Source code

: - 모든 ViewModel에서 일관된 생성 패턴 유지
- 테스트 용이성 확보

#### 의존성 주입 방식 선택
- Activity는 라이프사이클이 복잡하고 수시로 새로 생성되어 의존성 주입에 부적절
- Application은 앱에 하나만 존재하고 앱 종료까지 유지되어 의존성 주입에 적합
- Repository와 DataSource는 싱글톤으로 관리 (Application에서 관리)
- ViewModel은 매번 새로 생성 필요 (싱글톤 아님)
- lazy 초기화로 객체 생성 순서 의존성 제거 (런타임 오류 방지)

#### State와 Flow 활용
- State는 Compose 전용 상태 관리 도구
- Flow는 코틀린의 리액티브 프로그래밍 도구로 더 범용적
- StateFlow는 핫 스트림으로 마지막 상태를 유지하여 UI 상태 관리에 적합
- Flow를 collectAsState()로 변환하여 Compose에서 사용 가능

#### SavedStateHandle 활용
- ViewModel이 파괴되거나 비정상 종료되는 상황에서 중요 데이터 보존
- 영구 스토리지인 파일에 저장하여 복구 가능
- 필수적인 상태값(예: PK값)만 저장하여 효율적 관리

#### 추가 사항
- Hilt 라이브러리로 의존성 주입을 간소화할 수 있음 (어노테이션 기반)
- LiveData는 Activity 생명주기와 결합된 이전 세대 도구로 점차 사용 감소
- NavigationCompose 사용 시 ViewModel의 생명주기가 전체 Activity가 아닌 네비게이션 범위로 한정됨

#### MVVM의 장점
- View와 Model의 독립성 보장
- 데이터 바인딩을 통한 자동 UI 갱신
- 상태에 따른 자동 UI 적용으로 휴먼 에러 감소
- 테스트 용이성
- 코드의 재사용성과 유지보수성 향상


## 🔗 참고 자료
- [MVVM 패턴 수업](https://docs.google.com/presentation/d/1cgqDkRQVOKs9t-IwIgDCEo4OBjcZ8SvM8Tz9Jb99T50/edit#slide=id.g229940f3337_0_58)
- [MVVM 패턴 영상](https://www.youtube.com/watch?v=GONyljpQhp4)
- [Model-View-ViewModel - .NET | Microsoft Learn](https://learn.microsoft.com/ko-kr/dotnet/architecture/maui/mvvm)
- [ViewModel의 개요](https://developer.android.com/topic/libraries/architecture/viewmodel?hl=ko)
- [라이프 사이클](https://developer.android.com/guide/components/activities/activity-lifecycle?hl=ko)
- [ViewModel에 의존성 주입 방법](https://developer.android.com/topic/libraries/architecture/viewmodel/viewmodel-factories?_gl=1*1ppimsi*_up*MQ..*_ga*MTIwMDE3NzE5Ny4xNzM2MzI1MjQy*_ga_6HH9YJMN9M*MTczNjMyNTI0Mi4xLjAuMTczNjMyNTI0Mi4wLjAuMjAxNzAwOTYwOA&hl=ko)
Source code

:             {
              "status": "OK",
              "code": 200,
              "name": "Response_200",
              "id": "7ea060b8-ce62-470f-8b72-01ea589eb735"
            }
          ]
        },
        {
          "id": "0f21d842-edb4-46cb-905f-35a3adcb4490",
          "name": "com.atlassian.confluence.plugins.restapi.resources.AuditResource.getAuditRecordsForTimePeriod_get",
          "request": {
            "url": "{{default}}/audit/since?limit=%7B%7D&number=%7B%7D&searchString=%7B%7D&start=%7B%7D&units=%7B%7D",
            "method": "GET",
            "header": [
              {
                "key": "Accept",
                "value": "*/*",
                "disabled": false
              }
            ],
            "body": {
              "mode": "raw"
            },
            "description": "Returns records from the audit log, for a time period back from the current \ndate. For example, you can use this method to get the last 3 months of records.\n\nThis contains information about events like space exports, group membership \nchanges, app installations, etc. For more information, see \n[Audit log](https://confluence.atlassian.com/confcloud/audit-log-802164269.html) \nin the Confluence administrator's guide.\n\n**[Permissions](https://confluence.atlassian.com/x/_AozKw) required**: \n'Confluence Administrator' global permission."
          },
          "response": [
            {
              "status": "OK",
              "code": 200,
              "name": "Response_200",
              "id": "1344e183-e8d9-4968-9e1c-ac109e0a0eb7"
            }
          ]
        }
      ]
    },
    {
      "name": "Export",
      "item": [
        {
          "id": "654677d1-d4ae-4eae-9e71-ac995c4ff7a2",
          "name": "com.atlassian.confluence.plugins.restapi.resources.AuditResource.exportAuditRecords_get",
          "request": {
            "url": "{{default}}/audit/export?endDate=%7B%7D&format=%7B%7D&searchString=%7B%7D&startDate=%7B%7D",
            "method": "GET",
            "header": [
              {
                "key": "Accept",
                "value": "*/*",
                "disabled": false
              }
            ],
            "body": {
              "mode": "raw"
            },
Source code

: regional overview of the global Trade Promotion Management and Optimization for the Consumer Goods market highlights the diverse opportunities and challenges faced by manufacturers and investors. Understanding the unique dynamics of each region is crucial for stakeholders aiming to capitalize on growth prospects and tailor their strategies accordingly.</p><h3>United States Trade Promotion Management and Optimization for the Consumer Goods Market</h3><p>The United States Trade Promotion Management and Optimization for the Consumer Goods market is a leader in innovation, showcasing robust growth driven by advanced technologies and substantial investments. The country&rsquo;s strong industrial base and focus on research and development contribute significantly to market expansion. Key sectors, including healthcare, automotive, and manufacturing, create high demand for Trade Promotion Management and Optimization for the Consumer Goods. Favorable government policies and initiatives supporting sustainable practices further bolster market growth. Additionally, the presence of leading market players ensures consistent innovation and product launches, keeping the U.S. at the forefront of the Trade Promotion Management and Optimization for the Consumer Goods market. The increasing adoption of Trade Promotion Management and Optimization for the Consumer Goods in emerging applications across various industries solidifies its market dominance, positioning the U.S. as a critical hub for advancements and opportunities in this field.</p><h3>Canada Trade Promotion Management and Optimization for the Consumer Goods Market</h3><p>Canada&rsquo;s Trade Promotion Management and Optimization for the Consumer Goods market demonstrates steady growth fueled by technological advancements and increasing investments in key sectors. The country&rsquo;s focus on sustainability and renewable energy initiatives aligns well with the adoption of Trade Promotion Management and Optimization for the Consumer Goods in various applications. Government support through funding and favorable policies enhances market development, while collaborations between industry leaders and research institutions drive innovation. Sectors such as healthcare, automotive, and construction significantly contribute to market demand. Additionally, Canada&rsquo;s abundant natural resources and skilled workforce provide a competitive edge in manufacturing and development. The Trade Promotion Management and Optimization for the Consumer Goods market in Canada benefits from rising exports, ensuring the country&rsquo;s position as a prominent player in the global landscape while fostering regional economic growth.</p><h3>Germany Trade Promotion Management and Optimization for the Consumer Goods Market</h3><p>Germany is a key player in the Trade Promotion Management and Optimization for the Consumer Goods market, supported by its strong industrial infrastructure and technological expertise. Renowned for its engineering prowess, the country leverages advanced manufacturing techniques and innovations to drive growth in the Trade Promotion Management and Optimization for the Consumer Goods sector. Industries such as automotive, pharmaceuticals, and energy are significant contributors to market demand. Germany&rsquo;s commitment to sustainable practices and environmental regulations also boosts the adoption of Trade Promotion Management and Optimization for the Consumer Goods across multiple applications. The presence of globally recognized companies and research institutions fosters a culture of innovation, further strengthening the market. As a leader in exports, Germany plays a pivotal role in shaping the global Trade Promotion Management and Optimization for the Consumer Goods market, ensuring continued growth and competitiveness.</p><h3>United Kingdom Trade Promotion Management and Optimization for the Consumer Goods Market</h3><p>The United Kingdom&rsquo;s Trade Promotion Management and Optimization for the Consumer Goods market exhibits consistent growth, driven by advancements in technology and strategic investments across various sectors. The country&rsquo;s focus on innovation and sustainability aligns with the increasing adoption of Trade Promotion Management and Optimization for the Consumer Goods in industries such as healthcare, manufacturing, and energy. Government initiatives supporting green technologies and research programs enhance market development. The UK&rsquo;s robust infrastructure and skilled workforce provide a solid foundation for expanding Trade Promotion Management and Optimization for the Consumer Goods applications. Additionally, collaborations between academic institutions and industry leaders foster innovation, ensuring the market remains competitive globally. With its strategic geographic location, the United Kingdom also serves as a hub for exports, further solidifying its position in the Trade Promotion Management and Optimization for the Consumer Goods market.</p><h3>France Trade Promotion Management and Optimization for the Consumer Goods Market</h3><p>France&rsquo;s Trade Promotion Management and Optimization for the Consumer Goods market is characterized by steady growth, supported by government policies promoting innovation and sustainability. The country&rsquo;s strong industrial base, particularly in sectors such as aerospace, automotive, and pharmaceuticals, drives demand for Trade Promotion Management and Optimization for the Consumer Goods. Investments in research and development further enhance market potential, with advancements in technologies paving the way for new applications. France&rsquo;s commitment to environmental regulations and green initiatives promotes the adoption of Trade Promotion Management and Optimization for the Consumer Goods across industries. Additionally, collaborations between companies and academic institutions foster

^^^^

The lines above from the one with "- State는 Compose 전용 상태 관리 도구" through the one with "- View와 Model의 독립성 보장" are to be duplicated exactly, ends included, with nothing added.

=== COMPLETED TASK ===
- State는 Compose 전용 상태 관리 도구
- Flow는 코틀린의 리액티브 프로그래밍 도구로 더 범용적
- StateFlow는 핫 스트림으로 마지막 상태를 유지하여 UI 상태 관리에 적합
- Flow를 collectAsState()로 변환하여 Compose에서 사용 가능

#### SavedStateHandle 활용
- ViewModel이 파괴되거나 비정상 종료되는 상황에서 중요 데이터 보존
- 영구 스토리지인 파일에 저장하여 복구 가능
- 필수적인 상태값(예: PK값)만 저장하여 효율적 관리

#### 추가 사항
- Hilt 라이브러리로 의존성 주입을 간소화할 수 있음 (어노테이션 기반)
- LiveData는 Activity 생명주기와 결합된 이전 세대 도구로 점차 사용 감소
- NavigationCompose 사용 시 ViewModel의 생명주기가 전체 Activity가 아닌 네비게이션 범위로 한정됨

#### MVVM의 장점
- View와 Model의 독립성 보장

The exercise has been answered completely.